When Patrick Donovan came across a pair of old military dog tags, he set out on a mission to return them to their owner.
According to Donovan, in 1995, the dog tags had been given to him by a friend with a name similar to the one that had been inscribed on the dog tags, George L. Wey. After tucking them away for over twenty years, Donovan discovered them while cleaning out a drawer. He then brought the Navy WWII tags to local Vietnam Veteran, Richard Honan, who was happy to help.
Alongside a photo of the dog tags, Honan shared a Facebook post asking for help in finding George Wey, hoping to reunite the important piece of history with any living family members. The power of Facebook came through and it didn’t take long for Honan to find his answer. A friend of a friend connected Honan to George’s son, Roger Wey, who now lives in Oak Bluffs on Martha’s Vineyard.
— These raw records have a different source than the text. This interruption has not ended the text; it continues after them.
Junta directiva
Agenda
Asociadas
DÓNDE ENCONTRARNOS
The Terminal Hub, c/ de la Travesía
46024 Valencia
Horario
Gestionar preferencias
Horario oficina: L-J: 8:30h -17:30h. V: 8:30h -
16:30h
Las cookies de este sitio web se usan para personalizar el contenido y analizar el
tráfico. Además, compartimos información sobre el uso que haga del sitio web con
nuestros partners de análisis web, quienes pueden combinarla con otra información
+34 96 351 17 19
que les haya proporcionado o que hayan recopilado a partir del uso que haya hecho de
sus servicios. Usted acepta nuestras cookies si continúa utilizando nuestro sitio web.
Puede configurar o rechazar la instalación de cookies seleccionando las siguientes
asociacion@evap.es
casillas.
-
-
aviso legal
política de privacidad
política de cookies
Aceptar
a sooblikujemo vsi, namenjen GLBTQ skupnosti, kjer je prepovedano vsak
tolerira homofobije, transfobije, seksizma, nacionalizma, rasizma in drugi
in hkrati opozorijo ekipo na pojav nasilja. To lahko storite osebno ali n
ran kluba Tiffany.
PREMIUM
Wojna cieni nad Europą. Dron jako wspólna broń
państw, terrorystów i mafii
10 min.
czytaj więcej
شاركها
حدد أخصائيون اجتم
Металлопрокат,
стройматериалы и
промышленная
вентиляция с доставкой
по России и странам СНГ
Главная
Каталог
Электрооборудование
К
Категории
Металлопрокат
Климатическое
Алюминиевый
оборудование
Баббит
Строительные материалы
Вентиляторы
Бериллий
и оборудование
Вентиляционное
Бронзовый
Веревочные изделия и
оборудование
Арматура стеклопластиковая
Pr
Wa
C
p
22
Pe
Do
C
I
“I called Roger and explained who I was and why I was calling,” said Honan, who mailed the tags to Roger’s home. “He was very happy to hear from me. He really enjoyed hearing about all the help I received in trying to track him down and he was looking forward to receiving his father’s dog tags.”
In a time when people around the world are faced with uncertainty, the small gesture offered hope and happiness to all parties involved.
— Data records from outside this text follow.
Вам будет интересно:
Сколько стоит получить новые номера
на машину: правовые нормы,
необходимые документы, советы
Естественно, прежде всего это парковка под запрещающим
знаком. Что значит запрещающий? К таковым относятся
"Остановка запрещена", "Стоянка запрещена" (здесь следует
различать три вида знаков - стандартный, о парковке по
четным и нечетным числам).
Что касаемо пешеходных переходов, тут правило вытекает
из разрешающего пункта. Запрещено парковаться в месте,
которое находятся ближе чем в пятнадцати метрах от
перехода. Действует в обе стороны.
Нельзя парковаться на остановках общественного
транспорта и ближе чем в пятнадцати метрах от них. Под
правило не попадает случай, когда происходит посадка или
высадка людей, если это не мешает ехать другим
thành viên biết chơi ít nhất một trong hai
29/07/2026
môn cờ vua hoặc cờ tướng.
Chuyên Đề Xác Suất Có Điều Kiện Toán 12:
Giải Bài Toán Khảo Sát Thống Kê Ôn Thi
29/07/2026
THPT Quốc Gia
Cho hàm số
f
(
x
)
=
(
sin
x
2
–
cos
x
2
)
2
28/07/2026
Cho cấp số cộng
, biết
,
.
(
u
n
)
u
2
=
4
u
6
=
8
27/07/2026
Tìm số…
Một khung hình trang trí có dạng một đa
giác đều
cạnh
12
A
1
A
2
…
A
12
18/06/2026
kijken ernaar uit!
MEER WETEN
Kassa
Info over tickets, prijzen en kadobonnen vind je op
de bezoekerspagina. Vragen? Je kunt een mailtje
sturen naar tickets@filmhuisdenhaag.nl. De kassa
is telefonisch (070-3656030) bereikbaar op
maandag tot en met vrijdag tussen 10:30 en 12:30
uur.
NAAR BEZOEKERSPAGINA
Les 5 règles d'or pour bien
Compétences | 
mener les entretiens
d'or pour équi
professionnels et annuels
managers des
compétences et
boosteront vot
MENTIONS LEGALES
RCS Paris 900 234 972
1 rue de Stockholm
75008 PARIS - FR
“For Mr. Honan to go through the trouble he went through in order for my family to receive the dog tags, we are so very grateful,” said Roger Wey, who received them on Monday afternoon.
“It’s an uplifting story and we are so happy to have them.”
Captain George Lee Wey was in the United States Navy from 1941 to 1945. When World War II began, Wey volunteered for military service and was commissioned an officer in the U.S. Navy’s newly formed Construction Brigade, the SeaBees. After completing officer training, the unit he was assigned to was given the task of constructing the U.S. Naval Base in Bermuda. Having spent a year and a half in Bermuda, Wey’s unit was shipped to the Pacific Theatre in preparation for the invasion of the Philippines. When U.S. troops landed on Leyte Island and before the end of hostilities, his unit constructed an airfield and port facilities while under constant harassment by the enemy. Prior to Japan’s surrender, Wey’s unit was preparing for the Allied invasion of mainland Japan.
After World War II, Wey returned to Boston and was chosen to be the chief engineer of the Boston Port Authority, now the Massachusetts Port Authority. During his tenure with the Boston Port Authority, Wey implemented and supervised the construction of new shipping facilities within Boston’s inner harbor. In the early 1960s he left the port authority and was appointed director of transportation planning for the commonwealth of Massachusetts. He was instrumental in preventing the implementation of the inner belt highway which would have been disruptive to the environment and the surrounding urban communities.
Upon reaching retirement age, Wey left the public sector and sold the family home in Winthrop to build a house on Martha’s Vineyard. With the completion of his home, he became restless with the desire to do something more with his life. At the age of 71 he formed G.L. Engineering Consultants. He remained active in this pursuit until he was 94.